#### RECORDS SHOWN

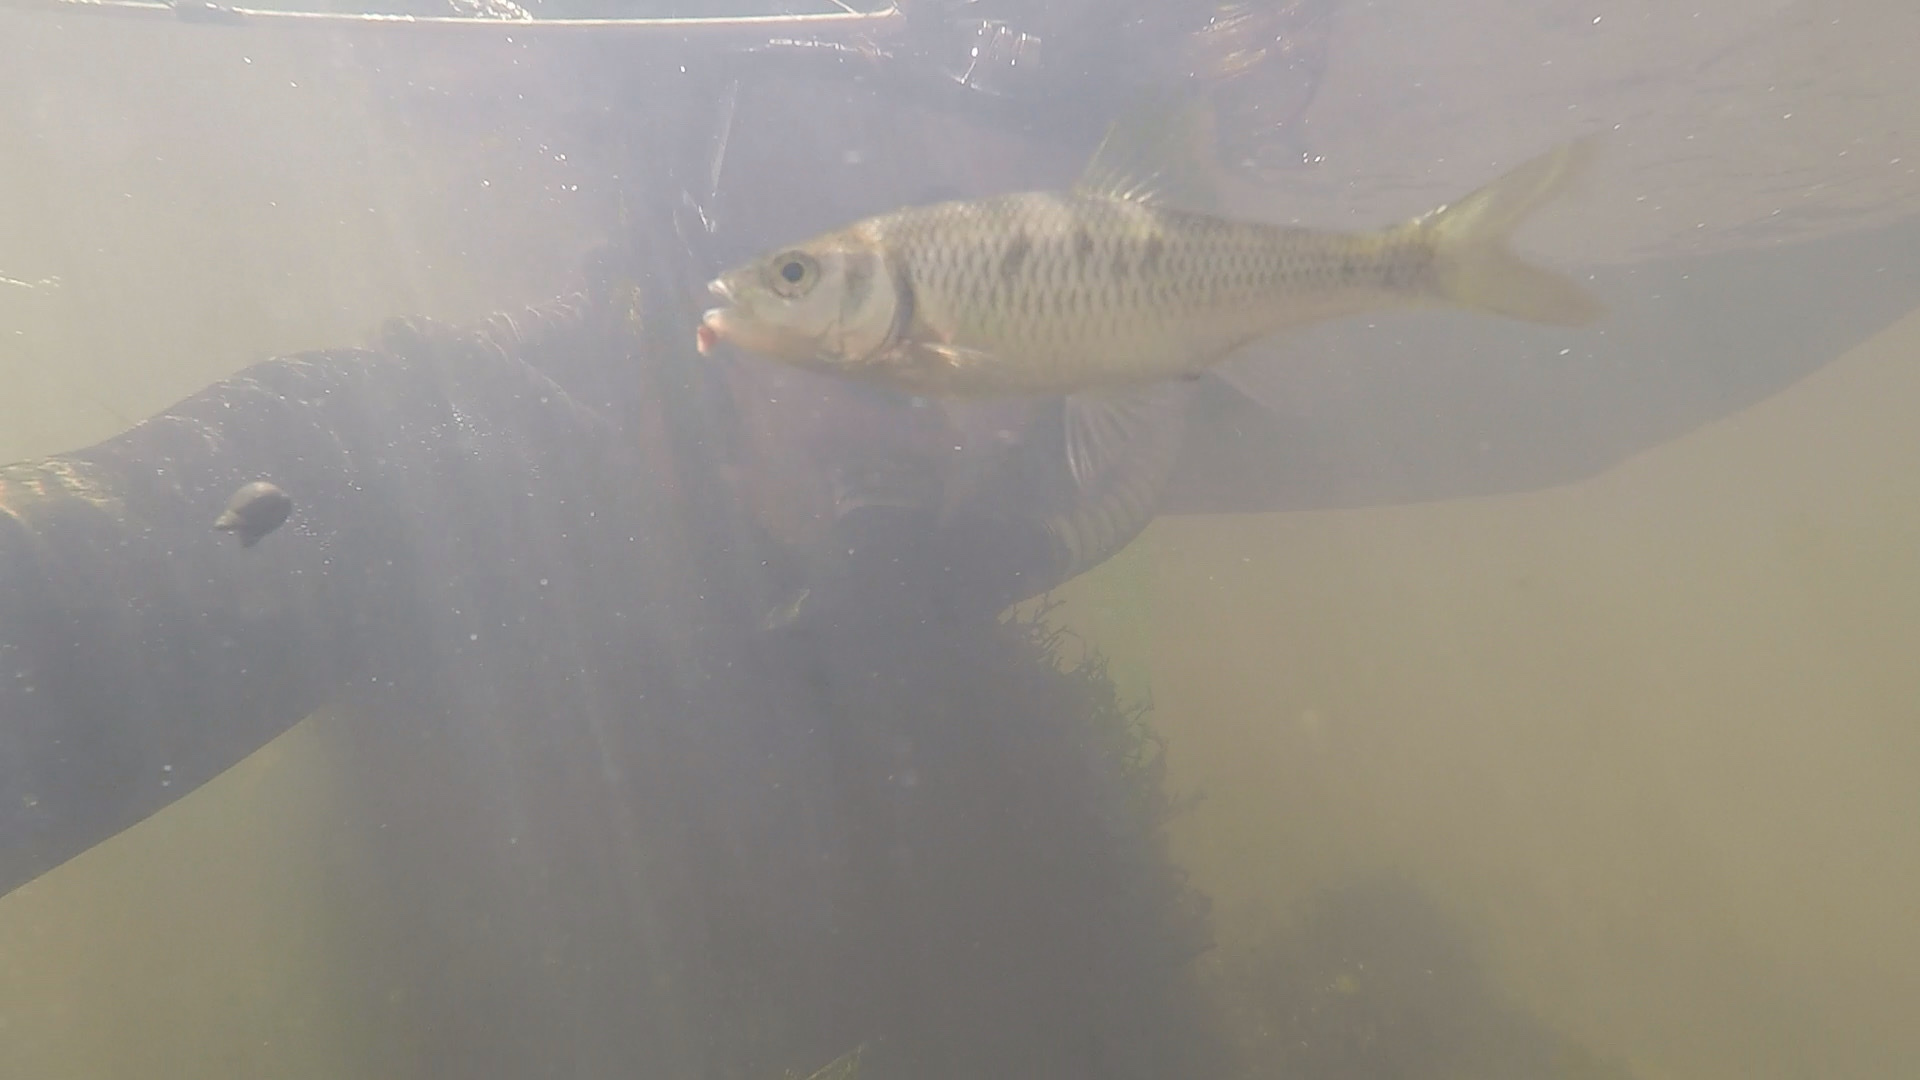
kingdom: Animalia
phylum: Chordata
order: Cypriniformes
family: Cyprinidae
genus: Luxilus
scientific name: Luxilus albeolus
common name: White shiner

########

**WRITTEN EXERCISE**
Please write out every line of the data above word for word, leaving out the pictures.

**PROBLEM SOLUTION**
kingdom: Animalia
phylum: Chordata
order: Cypriniformes
family: Cyprinidae
genus: Luxilus
scientific name: Luxilus albeolus
common name: White shiner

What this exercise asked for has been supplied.